I'm wondering if there are any knitting groups in my area - just a group that gets together to 'stitch and bitch' and help each other? The yarn shops, here, come and go, and even the local senior center doesn't have anything going. On my first project (a scarf) I didn't know how to bind off so I stood in one of the yarn aisles at JoAnne's with this 9 ft. scarf wrapped around my arm until someone came along that could show me how to do this - not a salesperson in sight who knew anything. Thankfully I discovered YouTube and I've progressed. So....any groups out there?


----------



## JLEIGH (Apr 1, 2011)

YouTube has "bailed me out" a few times!


----------



## samdog13 (May 24, 2014)

You can try at the Flying Needles in Bellaire Bluffs. A nice LYS with some classes. I think it has a weekly gathering of knitters and crocheters.


----------



## BoBeau (Feb 18, 2011)

I'm not in St Pete, but one of the groups I enjoy meets at Panera. The manager at our local Panera has remarked that there are craft groups -- knitting, crochet, beads, etc. -- that meet at various Paneras around the country. If there is one close by, go in at a convenient time for you, ask the people there, and if they don't know of a group just sit down and do you craft in public. You would be surprised how many people that will come to you and inquire. You will find like-minded people, and start your own group.

p.s. Panera people are friendly, the shops have a/c and comfortable chairs :lol: :lol: AND fine coffee, tea, etc.


----------



## Kansasknitter (Jan 12, 2013)

What a great idea about Panera Bread thank you! I never thought of starting my own group and Panera always has such a calm pleasant atmosphere.
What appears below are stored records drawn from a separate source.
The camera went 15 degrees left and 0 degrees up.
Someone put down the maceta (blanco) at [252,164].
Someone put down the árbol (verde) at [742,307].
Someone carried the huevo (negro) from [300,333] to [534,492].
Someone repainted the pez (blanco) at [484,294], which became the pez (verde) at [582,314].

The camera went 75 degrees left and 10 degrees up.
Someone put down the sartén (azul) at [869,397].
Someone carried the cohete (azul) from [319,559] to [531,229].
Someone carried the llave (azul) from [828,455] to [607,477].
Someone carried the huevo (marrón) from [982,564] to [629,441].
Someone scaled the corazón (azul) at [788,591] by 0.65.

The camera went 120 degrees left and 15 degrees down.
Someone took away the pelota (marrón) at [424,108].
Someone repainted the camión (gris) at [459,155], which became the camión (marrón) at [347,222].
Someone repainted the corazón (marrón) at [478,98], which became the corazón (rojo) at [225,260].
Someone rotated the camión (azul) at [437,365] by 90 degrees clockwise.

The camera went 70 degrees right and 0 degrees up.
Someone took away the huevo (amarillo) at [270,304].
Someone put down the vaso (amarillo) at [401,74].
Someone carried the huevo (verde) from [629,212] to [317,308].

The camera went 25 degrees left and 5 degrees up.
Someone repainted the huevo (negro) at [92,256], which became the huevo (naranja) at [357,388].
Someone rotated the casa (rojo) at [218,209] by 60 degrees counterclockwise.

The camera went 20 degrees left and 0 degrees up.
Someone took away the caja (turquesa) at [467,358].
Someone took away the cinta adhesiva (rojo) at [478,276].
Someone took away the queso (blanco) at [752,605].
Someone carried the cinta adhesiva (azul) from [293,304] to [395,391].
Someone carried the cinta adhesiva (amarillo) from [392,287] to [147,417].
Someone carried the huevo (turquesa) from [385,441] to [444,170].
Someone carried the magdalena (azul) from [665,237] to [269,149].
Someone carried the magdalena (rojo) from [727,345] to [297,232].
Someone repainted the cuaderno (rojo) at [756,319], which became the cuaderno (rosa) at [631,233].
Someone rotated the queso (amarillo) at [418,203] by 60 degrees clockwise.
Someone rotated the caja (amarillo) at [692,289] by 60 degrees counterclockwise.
Perfect


----------



## BoBeau (Feb 18, 2011)

Give it a try. We have been meeting for about 5 yrs at Panera. Some of the original ladies are still in the group, and we are always welcoming new people to the group. Usually about 10 show up every week, but not always the same 10. 

ENJOY. If one time of a day doesn't gather into a group, try another. You may be able to put up an announcement, too.


----------



## barrovian (Aug 8, 2012)

just checked the Pinellas Public Library Cooperative calendar listing for St Pete
Mirror Lake Branch has a Needle Craft Club which meets the 2nd and 4th Saturday of each month from 1pm-3pm. All needle crafts and all skills welcome
South Branch has a South Branch Knitting Guild every Thursday at 11am. All crafters with all level skills welcome.
Mirror Lake is located at 280 5th St North
South Community Library is located at 2300 Roy Hanna Dr S.
There are quite a few groups meeting in Clearwater, Largo and Dunedin check on Ravelry you could find listings there


----------



## Nancyn (Mar 23, 2013)

I belong to two groups that also meet at local Paneras. Great place to knit.


----------



## Wanderingfoot (Jun 20, 2014)

Oh, thank you so much! I didn't know where to start. I'm going to check all this out. I live near Tyrone Mall so some of these places are real close. I'll pull up Ravelry, too.
Again, thanks!
Ashley


----------